**** Data to process

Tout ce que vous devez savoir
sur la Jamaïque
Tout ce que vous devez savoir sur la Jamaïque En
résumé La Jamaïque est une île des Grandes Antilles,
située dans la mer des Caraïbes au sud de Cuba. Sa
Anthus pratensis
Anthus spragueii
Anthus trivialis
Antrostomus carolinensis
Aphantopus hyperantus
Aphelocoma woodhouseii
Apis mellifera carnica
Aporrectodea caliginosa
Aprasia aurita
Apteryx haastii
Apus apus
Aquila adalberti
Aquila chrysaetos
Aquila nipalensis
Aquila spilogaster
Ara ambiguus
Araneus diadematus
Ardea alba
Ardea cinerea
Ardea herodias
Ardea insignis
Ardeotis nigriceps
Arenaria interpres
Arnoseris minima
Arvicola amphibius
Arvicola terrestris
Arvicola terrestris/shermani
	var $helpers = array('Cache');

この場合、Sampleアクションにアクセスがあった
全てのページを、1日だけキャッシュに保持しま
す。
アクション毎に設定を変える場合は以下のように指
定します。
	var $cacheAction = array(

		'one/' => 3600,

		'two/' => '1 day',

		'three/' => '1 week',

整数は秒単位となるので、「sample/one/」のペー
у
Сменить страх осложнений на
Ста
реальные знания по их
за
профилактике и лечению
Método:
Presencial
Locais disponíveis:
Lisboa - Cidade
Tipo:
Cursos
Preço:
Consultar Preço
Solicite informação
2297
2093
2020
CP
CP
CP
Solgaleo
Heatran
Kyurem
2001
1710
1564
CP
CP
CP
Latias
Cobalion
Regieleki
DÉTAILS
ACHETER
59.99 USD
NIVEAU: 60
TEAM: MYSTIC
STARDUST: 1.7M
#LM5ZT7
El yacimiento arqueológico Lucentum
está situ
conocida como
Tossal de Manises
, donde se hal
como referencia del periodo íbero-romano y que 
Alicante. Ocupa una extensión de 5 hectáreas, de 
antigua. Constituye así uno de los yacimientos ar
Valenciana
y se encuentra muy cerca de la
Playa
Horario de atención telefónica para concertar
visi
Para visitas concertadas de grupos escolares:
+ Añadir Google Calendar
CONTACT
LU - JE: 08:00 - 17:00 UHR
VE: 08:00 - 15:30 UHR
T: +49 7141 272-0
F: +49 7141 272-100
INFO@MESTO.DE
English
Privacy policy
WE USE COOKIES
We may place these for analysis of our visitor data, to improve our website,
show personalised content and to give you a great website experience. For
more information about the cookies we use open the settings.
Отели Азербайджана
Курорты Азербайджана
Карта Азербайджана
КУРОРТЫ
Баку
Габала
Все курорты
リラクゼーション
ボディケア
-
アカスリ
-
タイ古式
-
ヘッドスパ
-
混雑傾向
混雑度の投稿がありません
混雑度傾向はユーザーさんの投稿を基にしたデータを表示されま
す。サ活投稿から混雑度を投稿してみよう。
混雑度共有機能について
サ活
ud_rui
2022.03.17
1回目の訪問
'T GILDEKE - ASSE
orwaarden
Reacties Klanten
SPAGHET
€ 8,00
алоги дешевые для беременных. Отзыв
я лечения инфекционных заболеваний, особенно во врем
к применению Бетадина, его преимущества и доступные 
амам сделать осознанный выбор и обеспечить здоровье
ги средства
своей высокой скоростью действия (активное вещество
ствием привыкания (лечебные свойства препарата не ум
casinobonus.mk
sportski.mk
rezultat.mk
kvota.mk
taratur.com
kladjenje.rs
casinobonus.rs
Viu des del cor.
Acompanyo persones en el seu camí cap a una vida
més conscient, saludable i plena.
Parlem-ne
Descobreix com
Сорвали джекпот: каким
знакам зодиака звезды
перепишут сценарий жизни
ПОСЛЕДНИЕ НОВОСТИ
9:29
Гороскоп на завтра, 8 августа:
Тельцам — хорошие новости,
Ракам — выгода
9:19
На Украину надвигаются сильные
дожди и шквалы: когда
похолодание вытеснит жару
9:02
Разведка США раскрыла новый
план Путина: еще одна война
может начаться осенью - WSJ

********

> [Problem to work on] Return every record, leaving each line exactly as it was given.

> [Response for this exercise]
Tout ce que vous devez savoir
sur la Jamaïque
Tout ce que vous devez savoir sur la Jamaïque En
résumé La Jamaïque est une île des Grandes Antilles,
située dans la mer des Caraïbes au sud de Cuba. Sa
Anthus pratensis
Anthus spragueii
Anthus trivialis
Antrostomus carolinensis
Aphantopus hyperantus
Aphelocoma woodhouseii
Apis mellifera carnica
Aporrectodea caliginosa
Aprasia aurita
Apteryx haastii
Apus apus
Aquila adalberti
Aquila chrysaetos
Aquila nipalensis
Aquila spilogaster
Ara ambiguus
Araneus diadematus
Ardea alba
Ardea cinerea
Ardea herodias
Ardea insignis
Ardeotis nigriceps
Arenaria interpres
Arnoseris minima
Arvicola amphibius
Arvicola terrestris
Arvicola terrestris/shermani
	var $helpers = array('Cache');

この場合、Sampleアクションにアクセスがあった
全てのページを、1日だけキャッシュに保持しま
す。
アクション毎に設定を変える場合は以下のように指
定します。
	var $cacheAction = array(

		'one/' => 3600,

		'two/' => '1 day',

		'three/' => '1 week',

整数は秒単位となるので、「sample/one/」のペー
у
Сменить страх осложнений на
Ста
реальные знания по их
за
профилактике и лечению
Método:
Presencial
Locais disponíveis:
Lisboa - Cidade
Tipo:
Cursos
Preço:
Consultar Preço
Solicite informação
2297
2093
2020
CP
CP
CP
Solgaleo
Heatran
Kyurem
2001
1710
1564
CP
CP
CP
Latias
Cobalion
Regieleki
DÉTAILS
ACHETER
59.99 USD
NIVEAU: 60
TEAM: MYSTIC
STARDUST: 1.7M
#LM5ZT7
El yacimiento arqueológico Lucentum
está situ
conocida como
Tossal de Manises
, donde se hal
como referencia del periodo íbero-romano y que 
Alicante. Ocupa una extensión de 5 hectáreas, de 
antigua. Constituye así uno de los yacimientos ar
Valenciana
y se encuentra muy cerca de la
Playa
Horario de atención telefónica para concertar
visi
Para visitas concertadas de grupos escolares:
+ Añadir Google Calendar
CONTACT
LU - JE: 08:00 - 17:00 UHR
VE: 08:00 - 15:30 UHR
T: +49 7141 272-0
F: +49 7141 272-100
INFO@MESTO.DE
English
Privacy policy
WE USE COOKIES
We may place these for analysis of our visitor data, to improve our website,
show personalised content and to give you a great website experience. For
more information about the cookies we use open the settings.
Отели Азербайджана
Курорты Азербайджана
Карта Азербайджана
КУРОРТЫ
Баку
Габала
Все курорты
リラクゼーション
ボディケア
-
アカスリ
-
タイ古式
-
ヘッドスパ
-
混雑傾向
混雑度の投稿がありません
混雑度傾向はユーザーさんの投稿を基にしたデータを表示されま
す。サ活投稿から混雑度を投稿してみよう。
混雑度共有機能について
サ活
ud_rui
2022.03.17
1回目の訪問
'T GILDEKE - ASSE
orwaarden
Reacties Klanten
SPAGHET
€ 8,00
алоги дешевые для беременных. Отзыв
я лечения инфекционных заболеваний, особенно во врем
к применению Бетадина, его преимущества и доступные 
амам сделать осознанный выбор и обеспечить здоровье
ги средства
своей высокой скоростью действия (активное вещество
ствием привыкания (лечебные свойства препарата не ум
casinobonus.mk
sportski.mk
rezultat.mk
kvota.mk
taratur.com
kladjenje.rs
casinobonus.rs
Viu des del cor.
Acompanyo persones en el seu camí cap a una vida
més conscient, saludable i plena.
Parlem-ne
Descobreix com
Сорвали джекпот: каким
знакам зодиака звезды
перепишут сценарий жизни
ПОСЛЕДНИЕ НОВОСТИ
9:29
Гороскоп на завтра, 8 августа:
Тельцам — хорошие новости,
Ракам — выгода
9:19
На Украину надвигаются сильные
дожди и шквалы: когда
похолодание вытеснит жару
9:02
Разведка США раскрыла новый
план Путина: еще одна война
может начаться осенью - WSJ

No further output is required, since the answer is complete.